Likewise, Lauren Thompson, director of the IPO, said her office is not equipped to act as a “single point of accountability” when it comes to DoD-VA system interoperability. “At this point in time, we make recommendations—we do not have the decision-making authority,” she added.

Nonetheless, GAO’s Harris insisted that “according to the law, the IPO is supposed to be the single point of accountability, so that would include responsibility, authority and decision-making.” Further, she pointed out that the testimony of Thompson and Windom on the subject is “in conflict” with the expectation set out by statute. “If the IPO continues the way that it is operating today, we are going to continue to have dysfunction in moving forward,” Harris concluded.

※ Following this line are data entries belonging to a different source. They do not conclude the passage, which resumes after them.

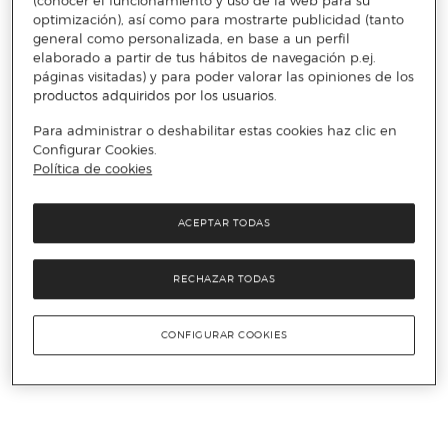
(conocer el funcionamiento y uso de la web para su
optimización), así como para mostrarte publicidad (tanto
general como personalizada, en base a un perfil
elaborado a partir de tus hábitos de navegación p.ej.
páginas visitadas) y para poder valorar las opiniones de los
productos adquiridos por los usuarios.
Para administrar o deshabilitar estas cookies haz clic en
Configurar Cookies.
Política de cookies
ACEPTAR TODAS
RECHAZAR TODAS
CONFIGURAR COOKIES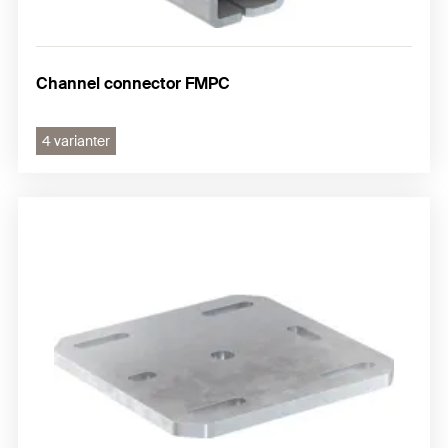
Channel connector FMPC
4 varianter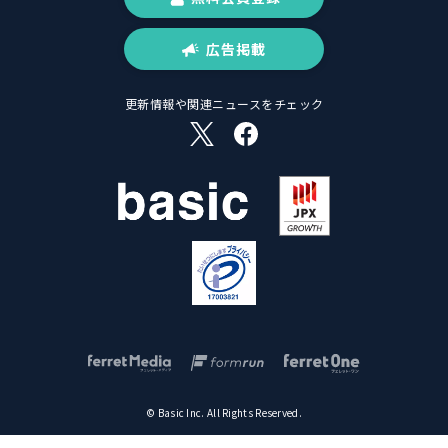
広告掲載
更新情報や関連ニュースをチェック
© Basic Inc. All Rights Reserved.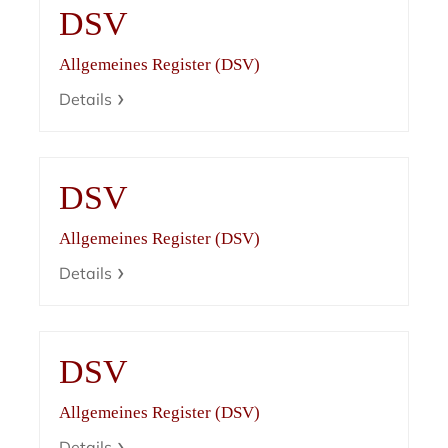
DSV
Allgemeines Register (DSV)
Details
DSV
Allgemeines Register (DSV)
Details
DSV
Allgemeines Register (DSV)
Details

Similarly, Rep. Jim Banks (R-Ind.), chairman of the House Subcommittee on Technology Modernization, made the case that the IPO is “one of the few aspects of EHR modernization that is mandated by law” and “has a very important and permanent role to play in governance.”

Banks said that the consensus of Thursday’s subcommittee hearing is that the IPO needs to do more and live up to its statutory authority. “My hope is DoD and VA will hash out what that looks like and come to mutual agreement,” he added. “I am willing to give them additional time to do that, but I will not wait forever.”

The VA’s planned acquisition calls for aligning the deployment and implementation of its Cerner system with DoD’s ongoing rollout of its own system—called MHS GENESIS, which is in the pilot phase.

However, the initial deployment last year of MHS GENESIS at four military sites in the Pacific Northwest was found to be “neither operationally effective nor operationally suitable,” according to a report from DoD’s director of operational test and evaluation released in May.

“We have learned so many lessons from MHS GENESIS’s early mistakes—there is a great deal, though, that we still do not know,” said Banks. “We do not know in any significant level of detail what will happen—and when—in VA’s EHR modernization. We do not know precisely how the Cerner Millennium system will be structured and configured. The department is still deep in its planning to flesh out its schedule and fill in those blanks.”